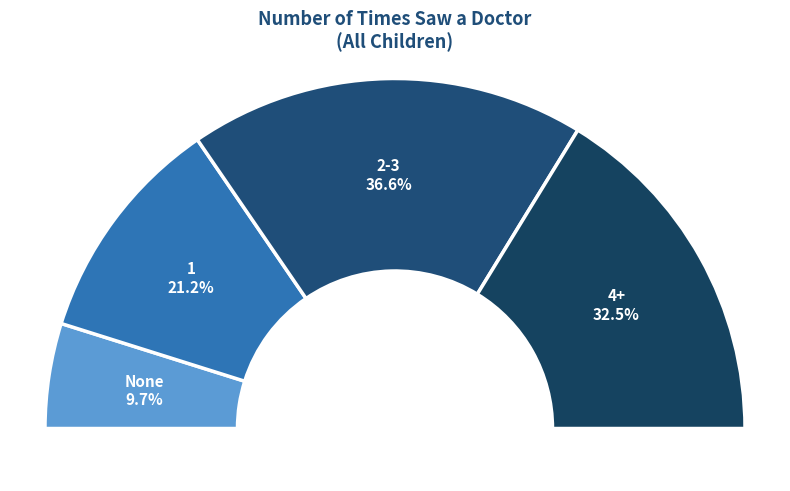

To the nearest percent, what is the combined percentage of 4+ and 2-3?

69%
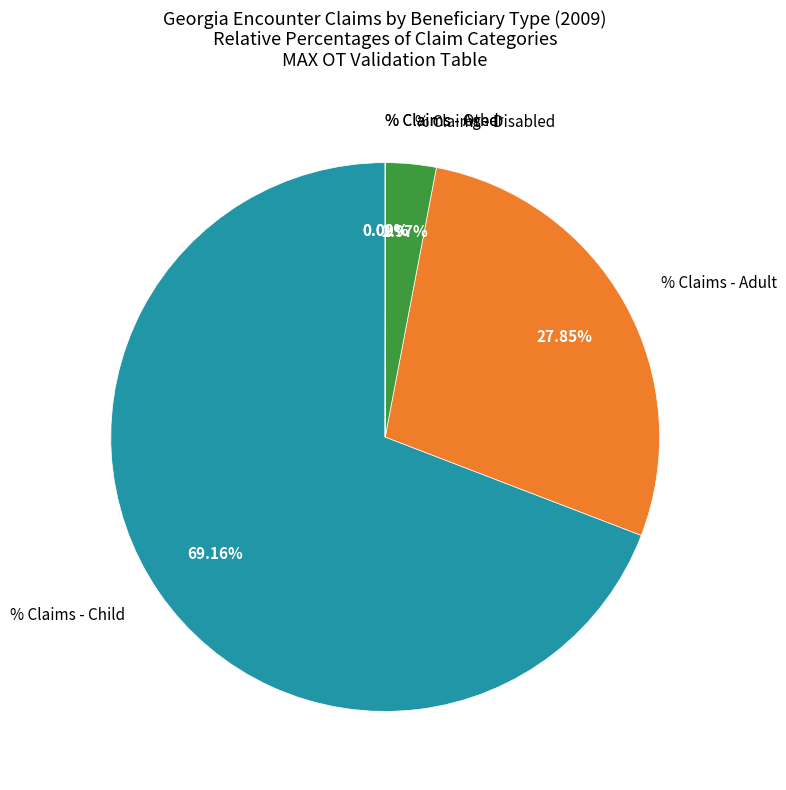

Is there a majority slice in this chart?

Yes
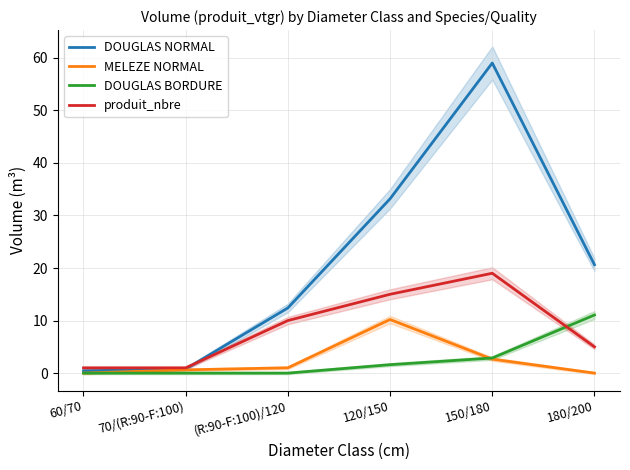

How many data points does each series have?

6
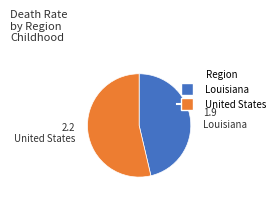

Between Louisiana and United States, which is larger?

United States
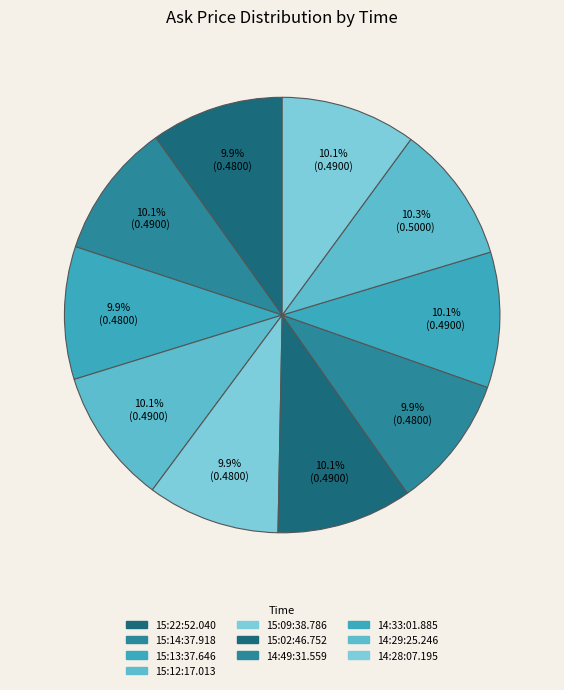

How many segments does this pie chart have?

10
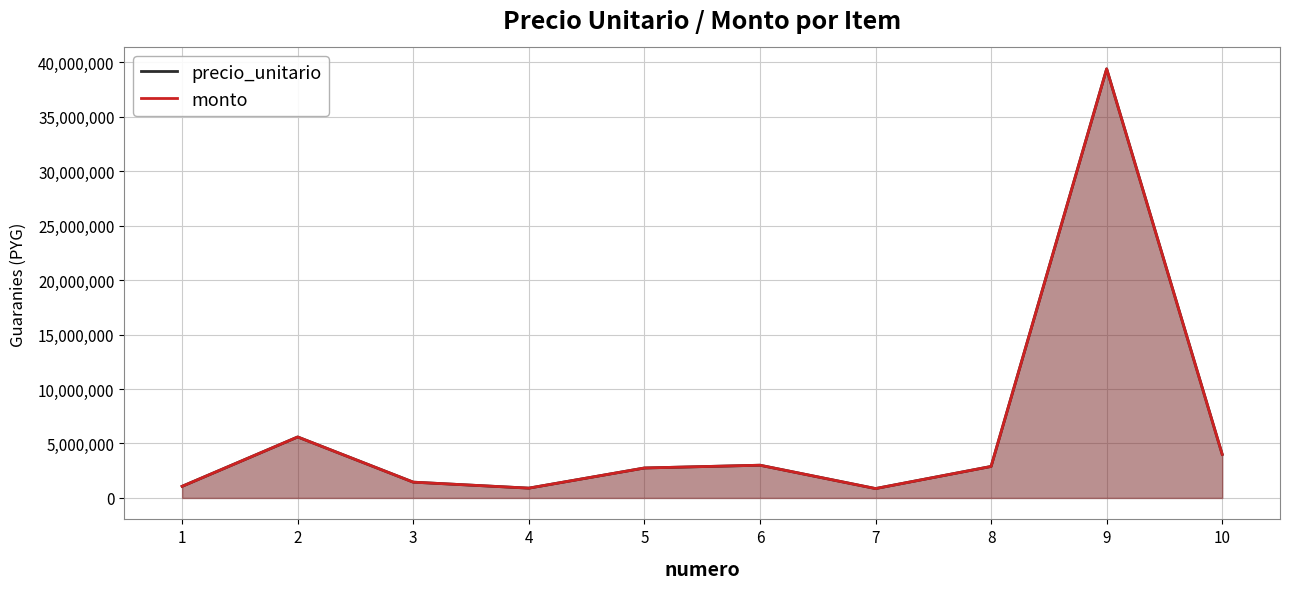

Rank the categories by precio_unitario value from highest to lowest.

9, 2, 10, 6, 8, 5, 3, 1, 4, 7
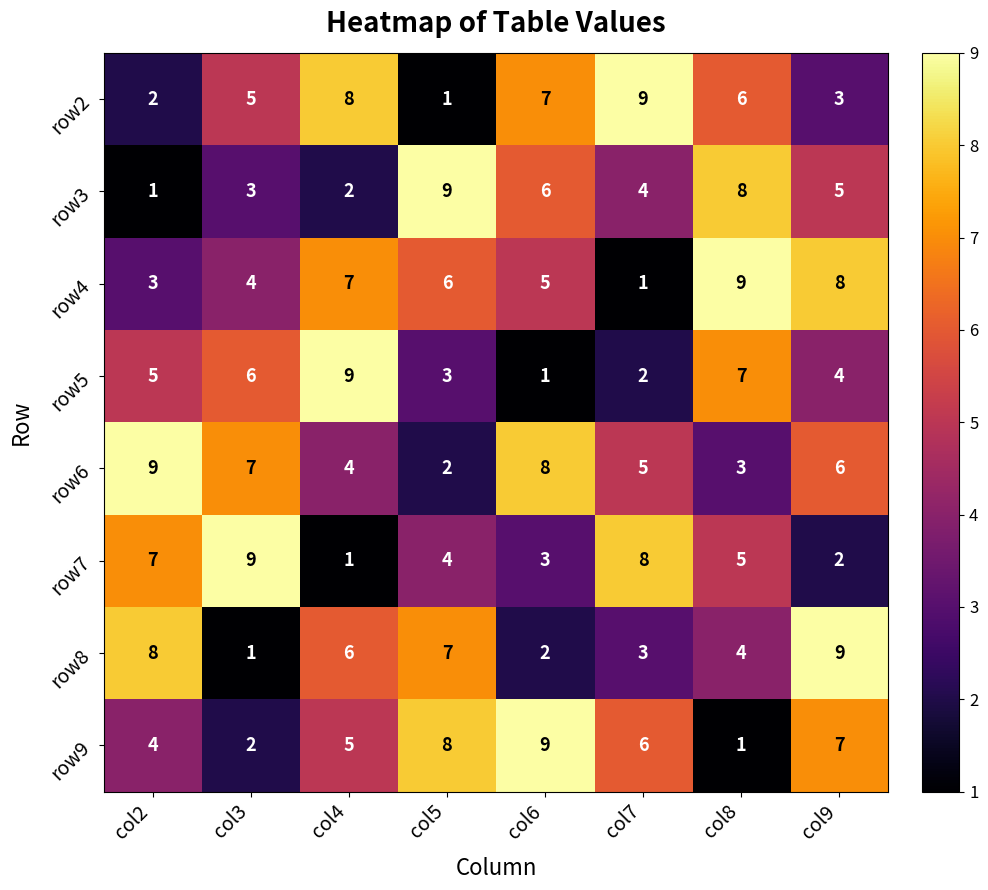

Which series has the largest total across all categories?

row6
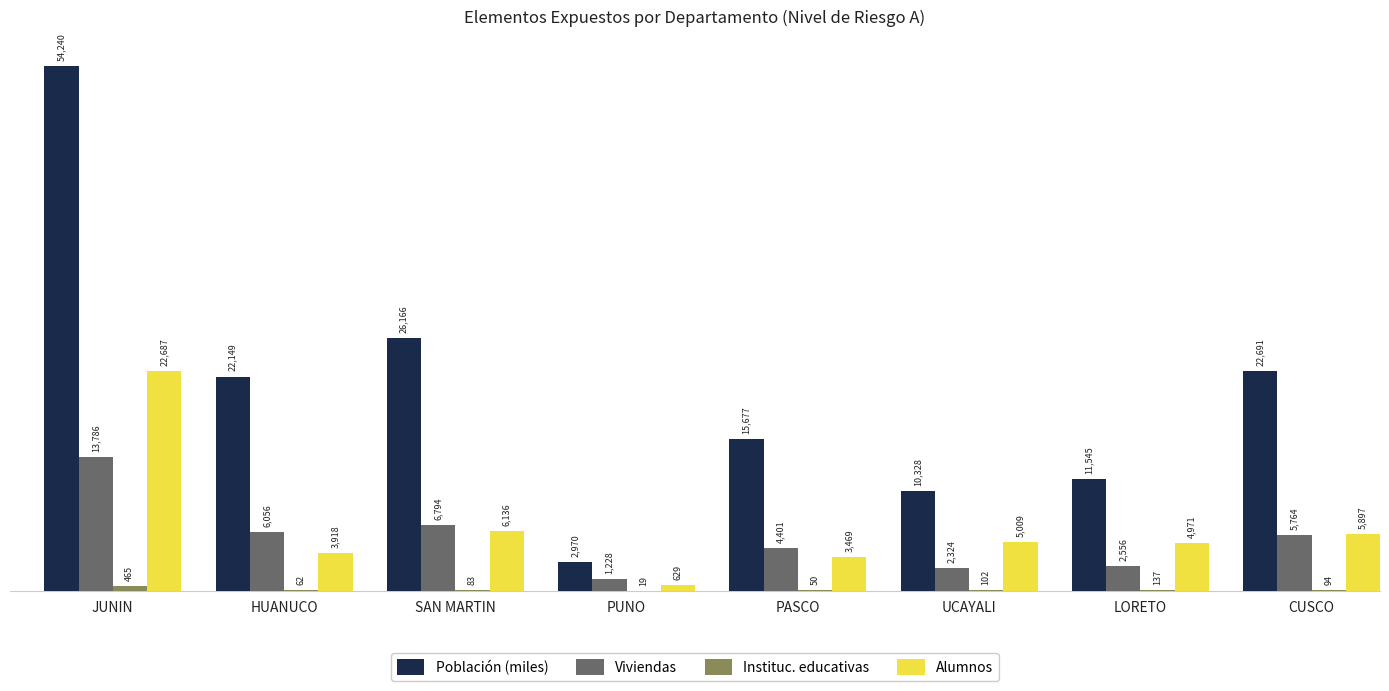

Is it true that Población (miles) equals 26166 at SAN MARTIN?

True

* _REQUIREMENT_:
Starting at the line that contains "Is there a majority slice in this chart?" and ending at the end of the records, rewrite the lines as a numbered list. Omit blank lines and the pictures.

* _ANSWER FOR THE TASK_:
1. Is there a majority slice in this chart?
2. Yes
3. How many data points does each series have?
4. 6
5. Between Louisiana and United States, which is larger?
6. United States
7. How many segments does this pie chart have?
8. 10
9. Rank the categories by precio_unitario value from highest to lowest.
10. 9, 2, 10, 6, 8, 5, 3, 1, 4, 7
11. Which series has the largest total across all categories?
12. row6
13. Is it true that Población (miles) equals 26166 at SAN MARTIN?
14. True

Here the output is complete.